Change-Id: I86157efec59c5b9eabb537f8fed124c157f51d43 blueprint: recover-transfers-on-restart
3.1 KiB
Only One Executor At A Time
It is important that only 1 process is ever working on a transfer at a time. It is further important that no one transfer is stalled out because the executor that began it failed part of the way through. This document describes the plan to achieve this.
The Problem
Say that Staccato is configured with multiple executors. Partially through a transfer one of the executors fails, however the other executor is running perfectly well. We need something to detect that the transfer which was running (and which is still in the running state) is no longer active and needs to be placed back into a pending state (NEW or ERROR at the time of this writing). Once placed in such a state it will be active for scheduling again.

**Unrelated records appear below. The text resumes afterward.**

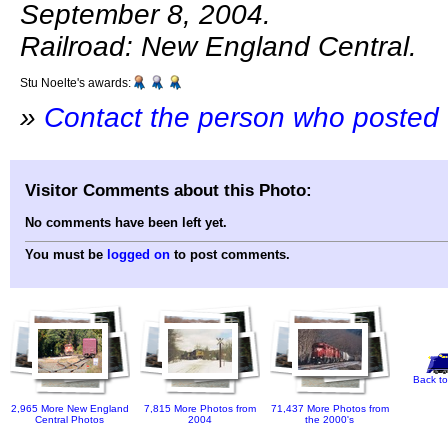
September 8, 2004.
Railroad: New England Central.
Stu Noelte's awards:
»
Contact the person who posted 
Visitor Comments about this Photo:
No comments have been left yet.
You must be
logged on
to post comments.
Back to
2,965 More New England
7,815 More Photos from
71,437 More Photos from
Central Photos
2004
the 2000's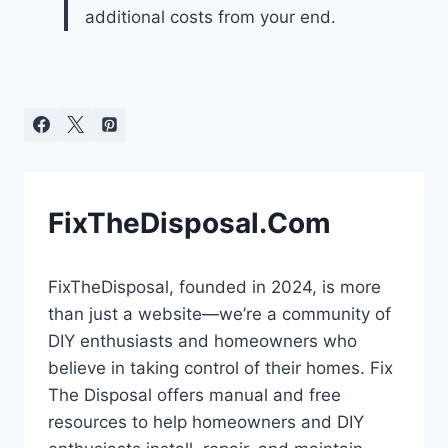
additional costs from your end.
FixTheDisposal.Com
FixTheDisposal, founded in 2024, is more
than just a website—we’re a community of
DIY enthusiasts and homeowners who
believe in taking control of their homes. Fix
The Disposal offers manual and free
resources to help homeowners and DIY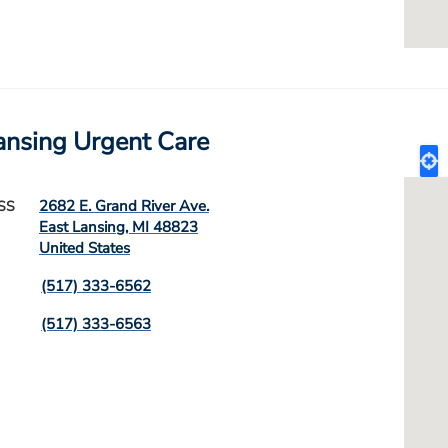
ansing Urgent Care
2682 E. Grand River Ave.
SS
East Lansing
,
MI
48823
United States
(517) 333-6562
(517) 333-6563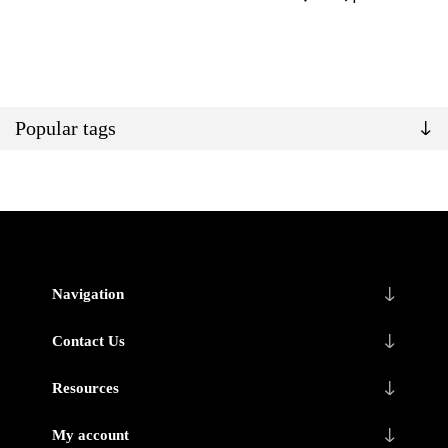
Popular tags
Navigation
Contact Us
Resources
My account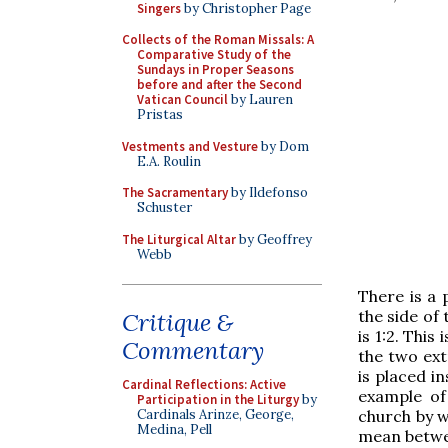
Singers
by Christopher Page
Collects of the Roman Missals: A
Comparative Study of the
Sundays in Proper Seasons
before and after the Second
Vatican Council
by Lauren
Pristas
Vestments and Vesture
by Dom
E.A. Roulin
The Sacramentary
by Ildefonso
Schuster
The Liturgical Altar
by Geoffrey
Webb
There is a p
the side of 
Critique &
is 1:2. Thi
Commentary
the two ext
is placed in
Cardinal Reflections: Active
example of
Participation in the Liturgy
by
church by w
Cardinals Arinze, George,
Medina, Pell
mean betwee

We also want to avoid the situation where there are two executors and they both select the same transfer and thus work is redundantly done. This could happen via a race, or it could happen when it appears that an executor has died but in reality it is (or will soon be) transferring data.
Redundant Transfer
At the time of this writing staccato does allow for the possibility of redundant transfers. The contract with the user is that some (or all) of the data set may be transfers twice. This contract is there to release the staccato implementation and architecture from complicated and slow inter-process locking mechanisms which would needed to avoid every single case. However, this contract is not there to allow staccato to entirely ignore the problem. Redundant transfers are unwelcome because they use resource. By the very nature of this problem, redudnant transfer will only happen when the system is unaware of all but one of the unneeded transfers (if we know about them, we would kill them) thus staccato cannot properly manage the resources.
Solution
Each executor will be associated with a UUID that lives in the process space of that executor (it is not written to the database). Each row in the database represents a requested transfer. When the state column in that row moves to RUNNING the executor ID will be recorded in another column in that row. As the executor is performing a transfer it periodically checks the row on which it is working to verify that its UUID is still the one in the database. If it is not, it must immediately terminate its workload without making any further updates to the database. The time window in which it checks the database is configurable and will define the window of possibility for redundant transfers.
The executor UUID will be some combination of hostname and pid. This will make it easier for an operator to determine what is happening.
Clean Up
We also need to determine if a transfer is marked as running, but the executor has unexpectedly died. In order to determine this we will look at the 'updated_at' time stamp that is associated with every transfer row. If the row has not been updated in N times the configurable update window then staccato assumes that the executor is dead, it clears the executor UUID from the row, and moves the transfer back to a pending state.